Lear, in his dotage, is disappointed with Cordelia’s unembroidered response – only to find out afterward how Goneril and Regan had deceived him. The end of this drama of love, and the false profession of it, is a labile King Lear screaming revenge into the wind: “I will do such things, what they are yet I know not, but they shall be the terrors of the earth. You think I’ll weep. No, I’ll not weep. I have full cause of weeping, but this heart shall break into a hundred thousand flaws, or ere I’ll weep”. There is the ambitious Lady Macbeth.

She fires up the patriotic, well-meaning Macbeth to murder King Duncan. Macbeth then ascends the throne, Lady Macbeth becoming queen – all this only to the avail that Macbeth himself is killed by Duncan’s son.
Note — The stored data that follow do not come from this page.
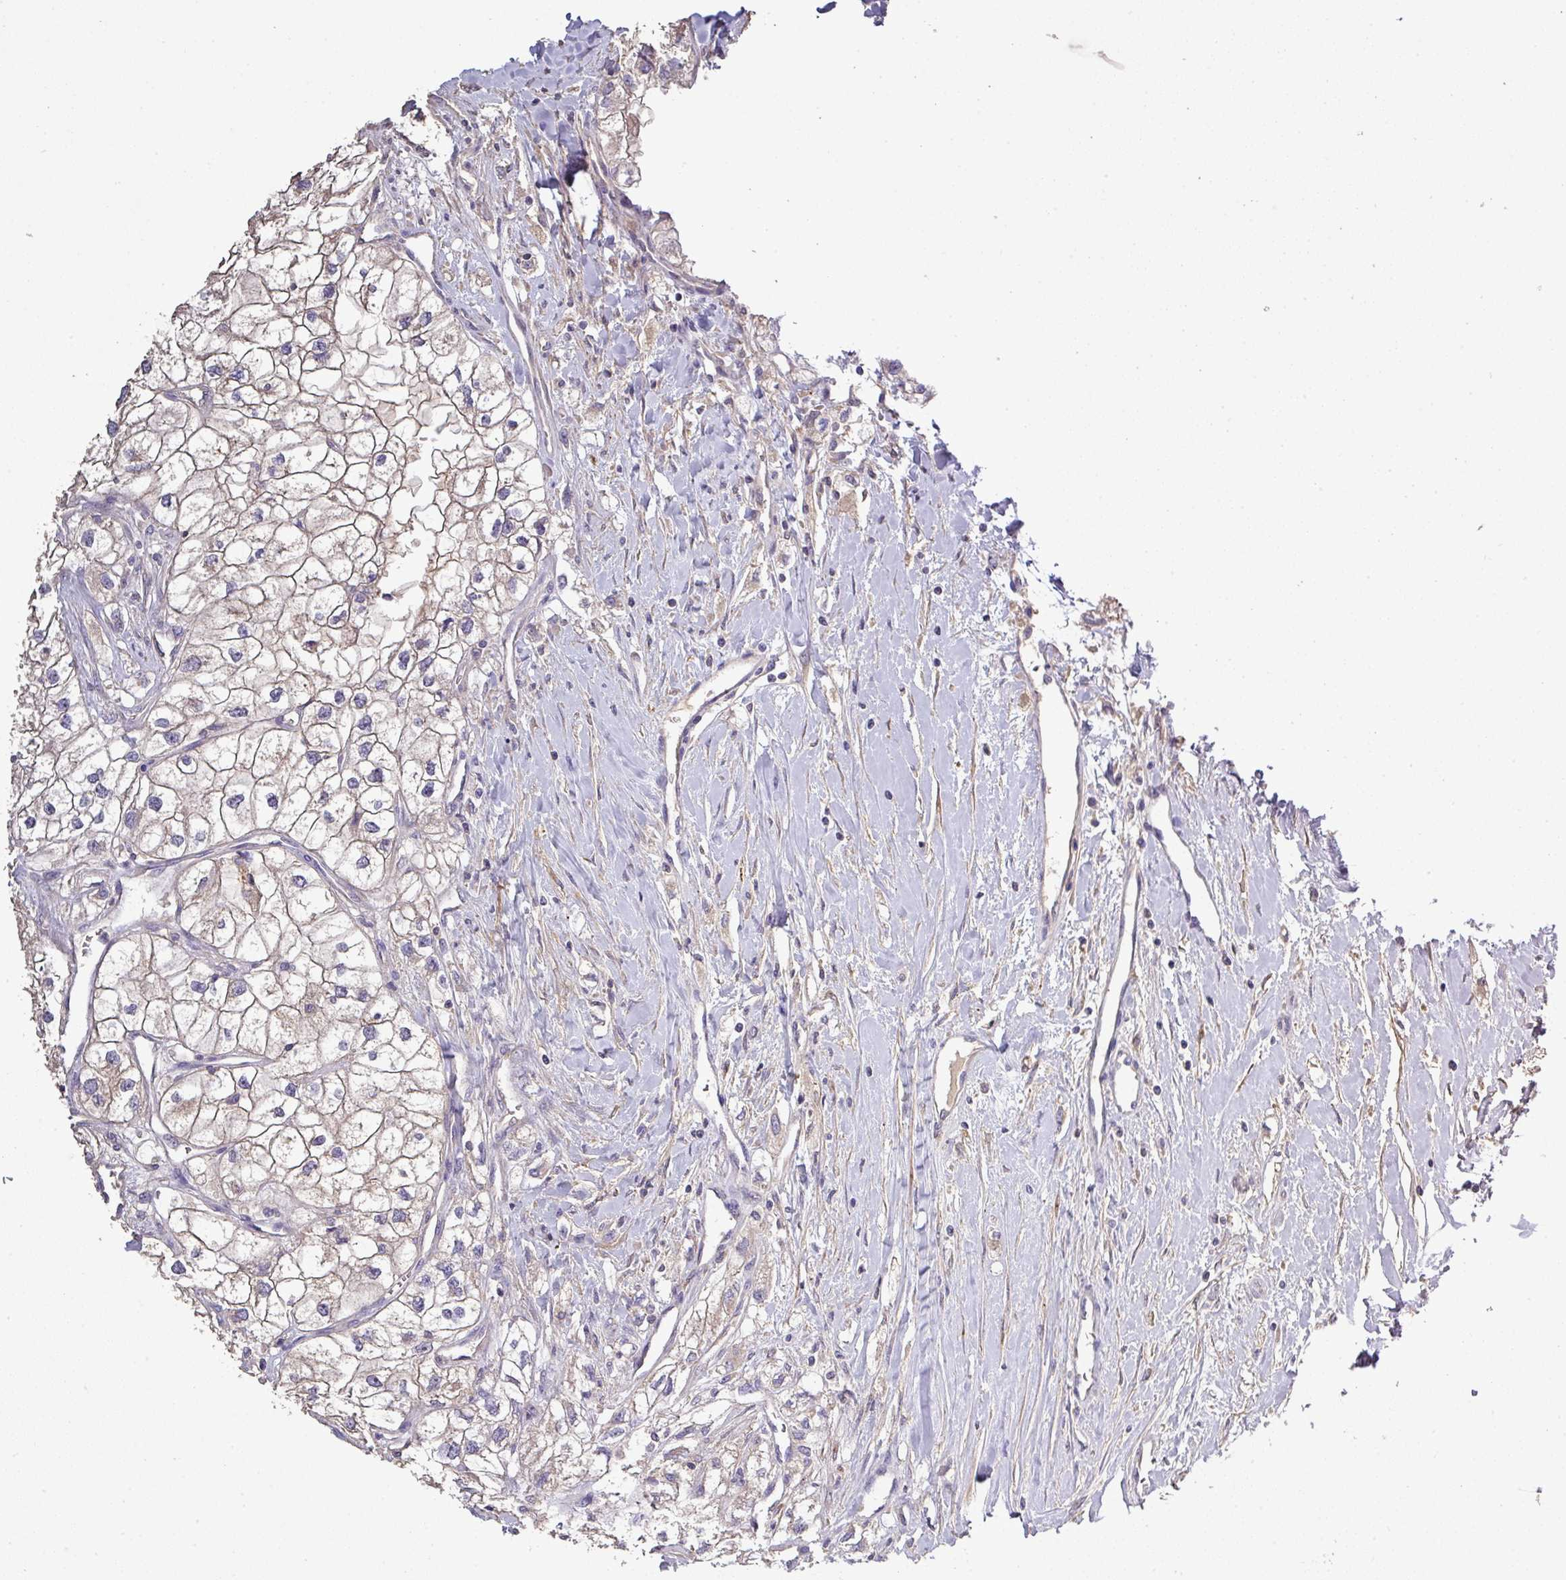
{"staining": {"intensity": "weak", "quantity": "25%-75%", "location": "cytoplasmic/membranous"}, "tissue": "renal cancer", "cell_type": "Tumor cells", "image_type": "cancer", "snomed": [{"axis": "morphology", "description": "Adenocarcinoma, NOS"}, {"axis": "topography", "description": "Kidney"}], "caption": "Weak cytoplasmic/membranous staining is identified in about 25%-75% of tumor cells in adenocarcinoma (renal). (Brightfield microscopy of DAB IHC at high magnification).", "gene": "ISLR", "patient": {"sex": "male", "age": 59}}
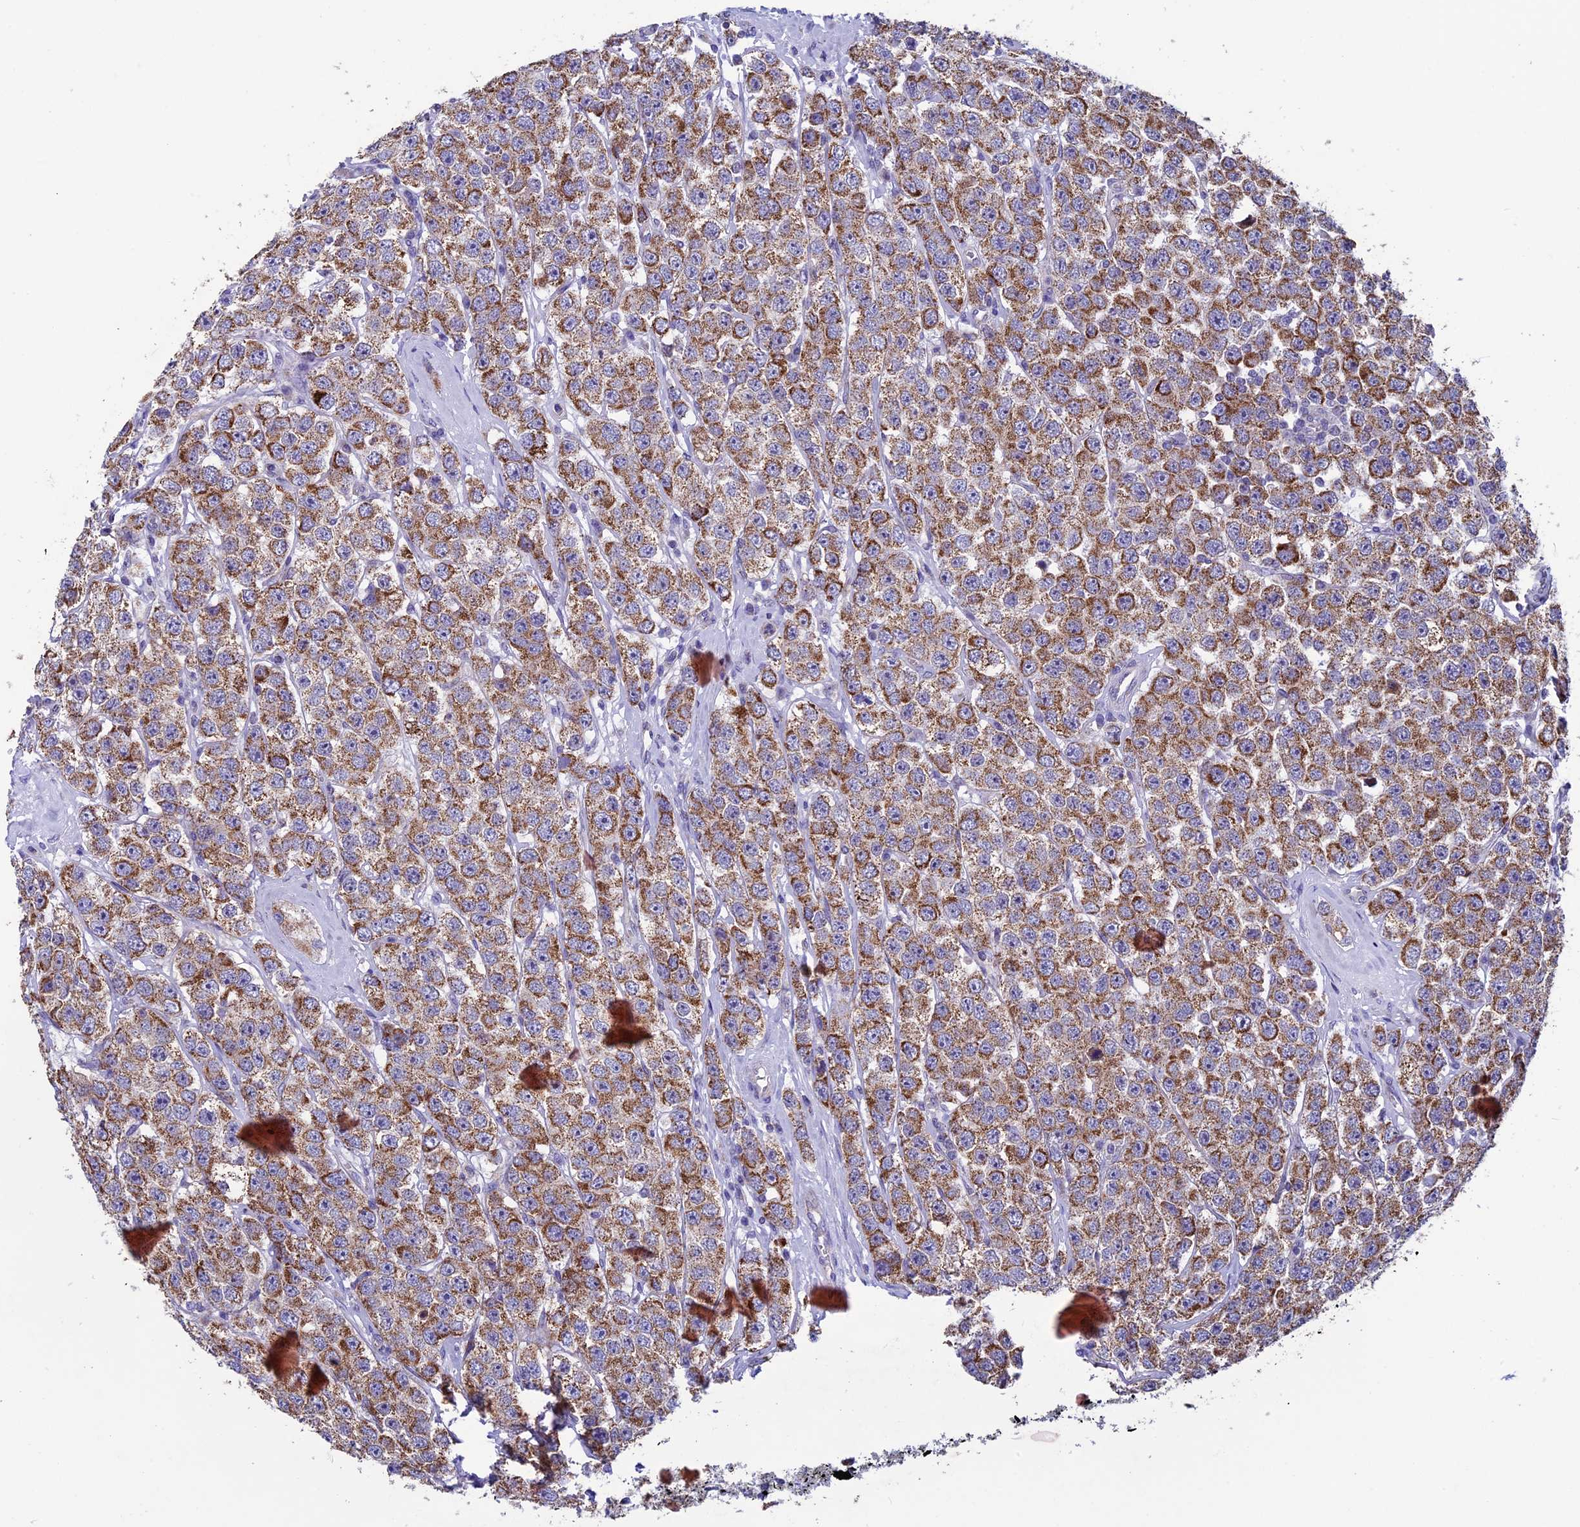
{"staining": {"intensity": "moderate", "quantity": ">75%", "location": "cytoplasmic/membranous"}, "tissue": "testis cancer", "cell_type": "Tumor cells", "image_type": "cancer", "snomed": [{"axis": "morphology", "description": "Seminoma, NOS"}, {"axis": "topography", "description": "Testis"}], "caption": "A photomicrograph of human testis seminoma stained for a protein displays moderate cytoplasmic/membranous brown staining in tumor cells. (Stains: DAB (3,3'-diaminobenzidine) in brown, nuclei in blue, Microscopy: brightfield microscopy at high magnification).", "gene": "MFSD12", "patient": {"sex": "male", "age": 28}}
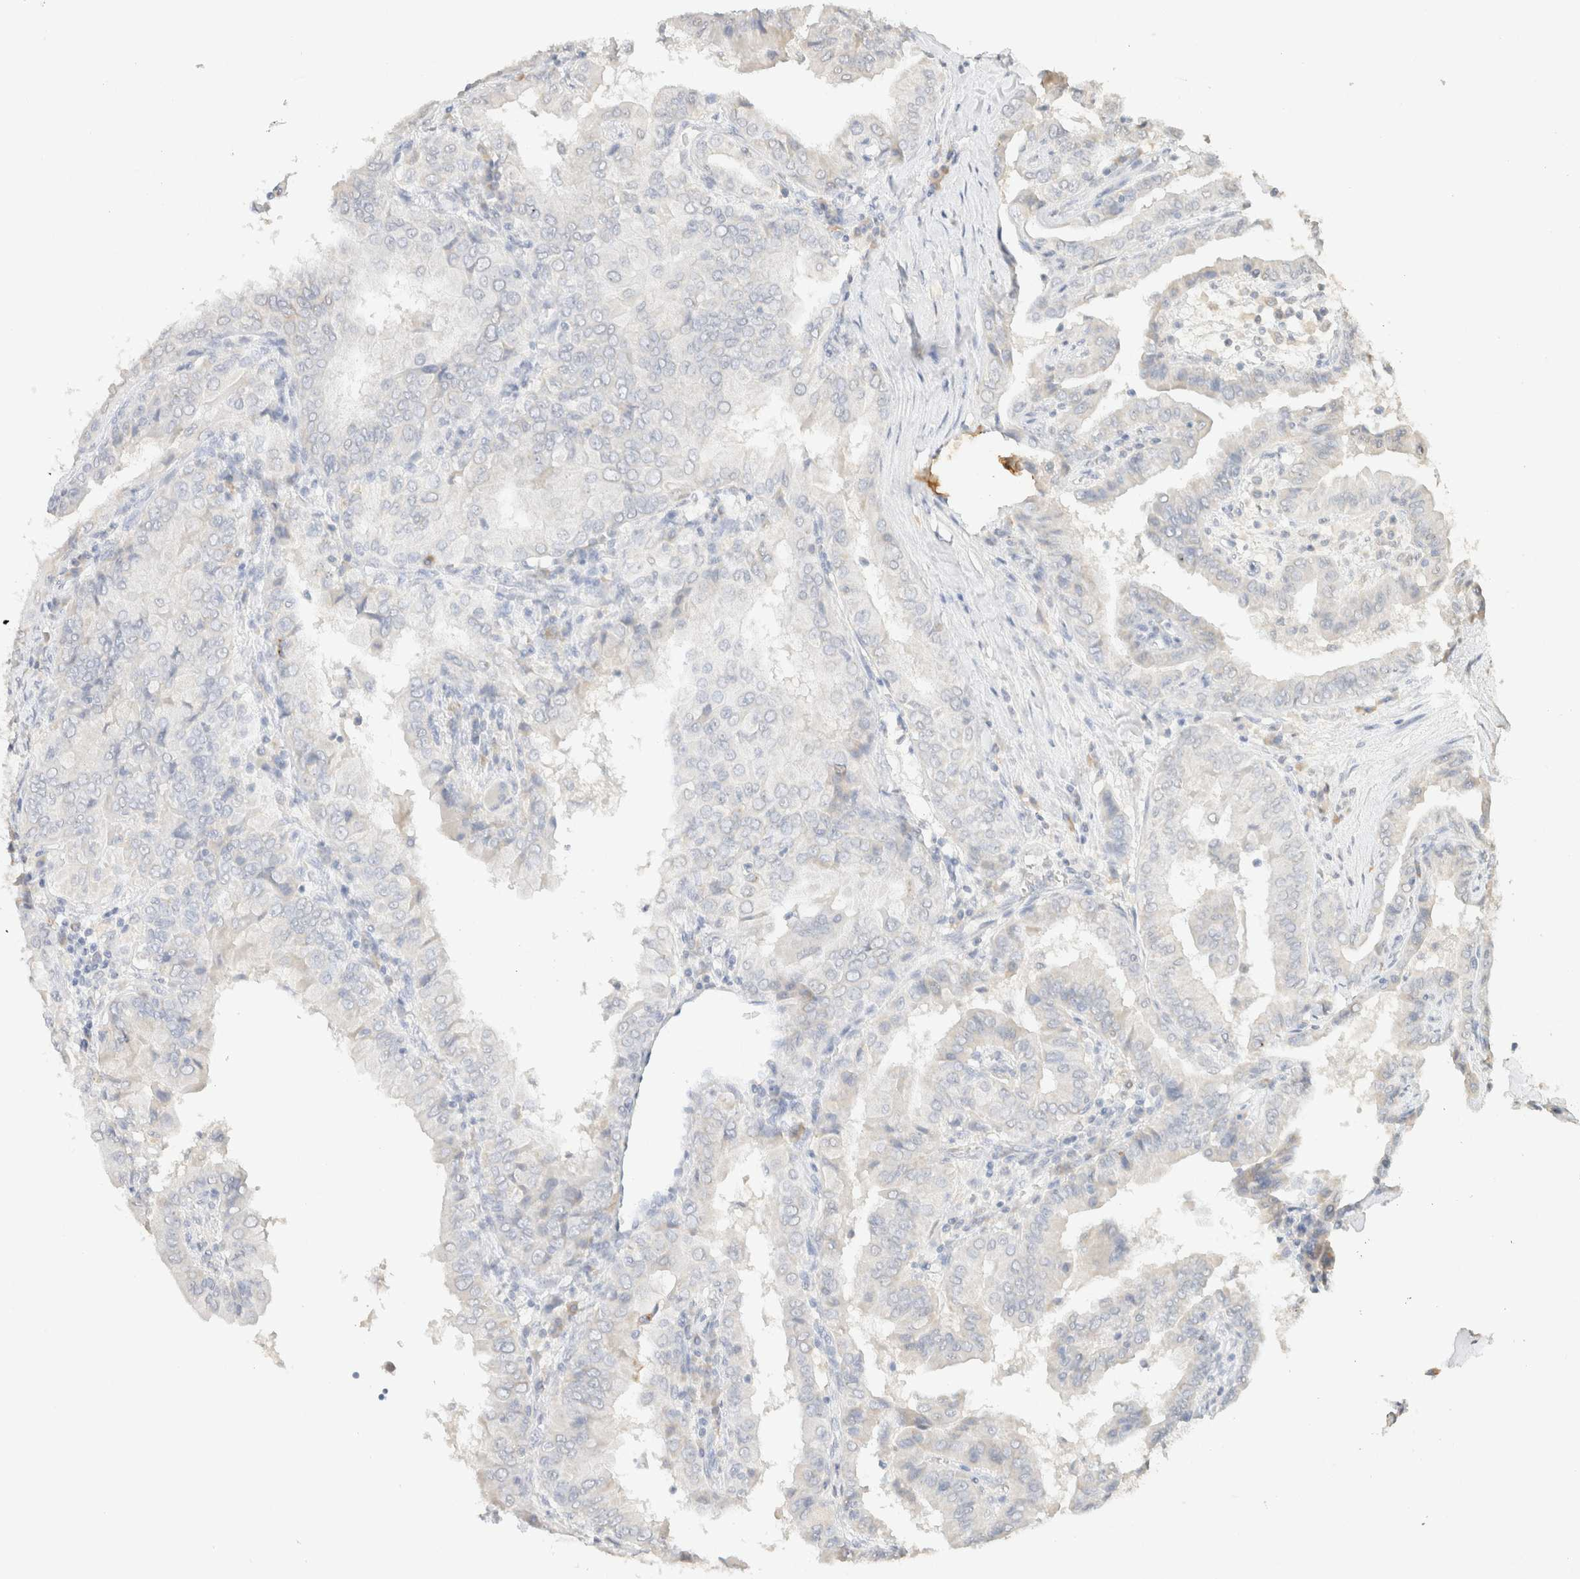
{"staining": {"intensity": "negative", "quantity": "none", "location": "none"}, "tissue": "thyroid cancer", "cell_type": "Tumor cells", "image_type": "cancer", "snomed": [{"axis": "morphology", "description": "Papillary adenocarcinoma, NOS"}, {"axis": "topography", "description": "Thyroid gland"}], "caption": "The immunohistochemistry histopathology image has no significant expression in tumor cells of thyroid cancer tissue. The staining is performed using DAB brown chromogen with nuclei counter-stained in using hematoxylin.", "gene": "CPA1", "patient": {"sex": "male", "age": 33}}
Ophelia (“sweetness to the sweet”), the beautiful daughter of the pompous Polonius, is driven to madness by the stressed-out prince Hamlet (in the process of his avenging his father’s death due to his mother Gertrude'’s infidelity).

Ophelia’s love enfolds her naturally: it comes to her and from her, flowing freely. She lives from inside beauty. A definition of true love might well be that it is an Ophelian reality: it speaks of tenderness, softness, smiling (rather than laughter), of a withholding shyness, a bringing of joy into the world.

In Ophelia’s case, there is never a turning in upon the self, not even in dire frustration – such as with Hamlet who, self-centred, allows this for himself.

This effaces the worth of his love for her, and, in the end, he does not deserve her. There is Shylock’s love of money. His avarice is thwarted, in turn, by the lawyer Portia’s love of legality.

And there is the complicatedly romantic love of Romeo and Juliet, the end of which is a tragic denouement into a far-fetched shambles in which they are both destroyed, but – paradoxically – their families, in enmity before, are reconciled. Turning to a contemporary episode, I note the love of language, which can be a happy circumstance. It can also be a jingoistic sickness, though.

At a recent so-called “black” writers’ symposium at the University of the Western Cape, a “white” Afrikaans woman poet and participant in the symposium, condescendingly came out “challenging” blacks (including “coloureds”), to pursue “inclusivity” rather than viewing themselves as “victims” in our society.

I cannot recall even a mousey squeak from the lady in horror of apartheid during the time of that regime – what prattle therefore! I can tell our poet that inclusivity is precisely what a thinker like myself, or true poets like S.V. Petersen and P.J. Philander, or indeed our broad public, have striven for all our lives, and it is not the privilege or prerogative of the likes of her to pontificate to us on this matter! Returning to Shakespeare (a more pleasant exercise, even in the ensuing case): at the farthest end of concepts associated with love, we encounter the thoroughgoing evil of Iago.

He is jealous of Cassio who ranks higher in the army than he, and jealous also of his general, Othello, for preferring Cassio to him. He schemes against Othello (the prime adviser to the state of Venice in matters of warfare).

His ugly mind plots to have Othello believe that the beautiful Desdemona, Othello’s wife, is carrying on an affair with Cassio (which she isn’t). He contrives to let a handkerchief Othello had given her as a present be discovered on Cassio’s person.

This incenses Othello, who insanely smothers Desdemona, only to realise his folly, and then kill himself.

Love is indeed a most intriguing concept to think through, but also recalcitrant. Shakespeare’s imaginative proffering of it does not lighten our task! It remains a joy, however, to consort with these many thoughts.